Considering that vomiting without fever and diarrhea in a child is usually associated with functional disorders or stress-related causes, prevention tips may be as follows:

  • The child needs adequate fluid intake. Let the baby drink purified water, natural juices, herbal tea. The volume depends on the age and weight of the child.
  • The child should get enough sleep. The duration of sleep is at least 8 hours per day. Infants sleep much more, they have their own specific regime.
  • Stress, psychological trauma, events that a child perceives as a personal "tragedy" can cause a gag reflex. The environment in the family, in a preschool institution, school significantly affects the health of children. The psycho-emotional state of a child is the concern of adults. The more comfortable the environment in which the baby is, the stronger and more flexible his nervous system is, and the lower the risk of vomiting as a consequence of shock.
  • The child's body needs constant replenishment of vitamins and useful microelements. The attending pediatrician will help you choose them.
  • Eating is also important in preventing vomiting in a child. If the baby suffers from a chronic gastrointestinal disease, the diet should be adjusted so that the portions are small, and their intake is fractional and frequent. The diet, restrictions in the range of products are recommended by the doctor in accordance with the established diagnosis and treatment strategy.
  • The child needs to be provided with fresh air. Oxygen starvation, hypodynamia - a sure path to the development of many diseases, including those that are accompanied by vomiting.
  • At the first alarm signals, which include vomiting, you should at least consult a pediatrician. If the gag reflex was a one-time occurrence, let it be a kind of insurance. If vomiting is repeated, lasts more than 2-3 hours, you should immediately call a doctor. A disease detected in time can be successfully treated, and it is quite likely that vomiting without fever and diarrhea will not recur.

Forecast

The prognosis for such a symptom as vomiting without fever and diarrhea in a child is favorable in most cases. The risk of complications is minimal, everything depends on the attentiveness of the parents and the provision of timely assistance.

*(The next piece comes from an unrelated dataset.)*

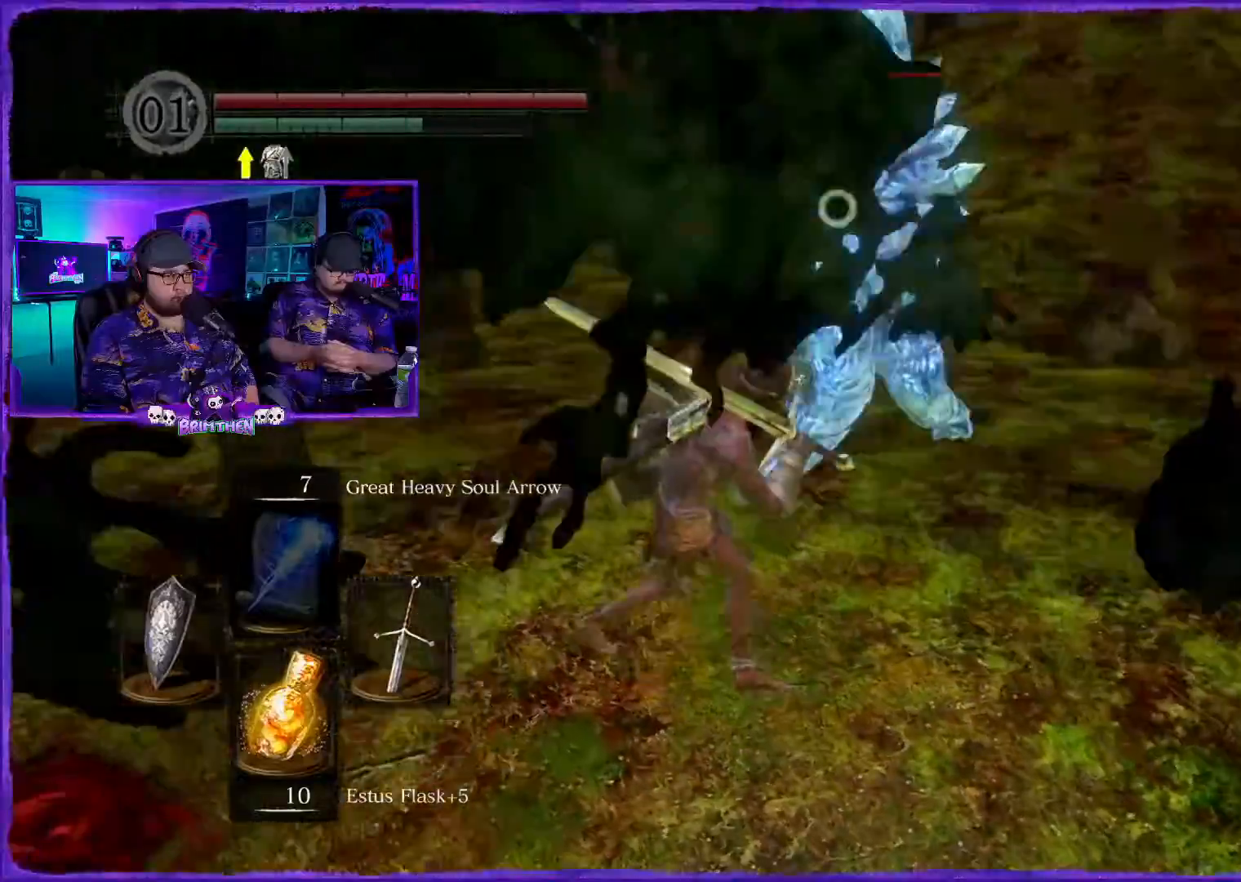
{"buttons": [], "left_stick": "up-left", "right_stick": "center", "events": []}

An unfavorable prognosis is possible only if extremely rare diseases accompanied by a gag reflex are detected. These are congenital pathologies of the brain, gastrointestinal tract, central nervous system, rare genetic disorders that are diagnosed in the first days of life, and often even during gestation. Also dangerous are meningitis, encephalitis, acute inflammation of the appendix, intestinal obstruction, pathological conditions of the pancreas and gall bladder, diabetes (precoma), renal failure, metabolic disorders in acute form (cyclic ketonemia)

In general, the prognosis for the condition is vomiting without fever and diarrhea in 95% of cases. Remember that the vomiting reflex itself is not a disease, it is a clinical sign.

If you notice the slightest changes in the child's health in time, do not panic, act wisely and follow all the recommendations of the attending pediatrician, the baby's life will not be in danger. And nausea and the vomiting defense mechanism as a functional condition will pass over time, because according to statistics, the older the child, the less often he vomits.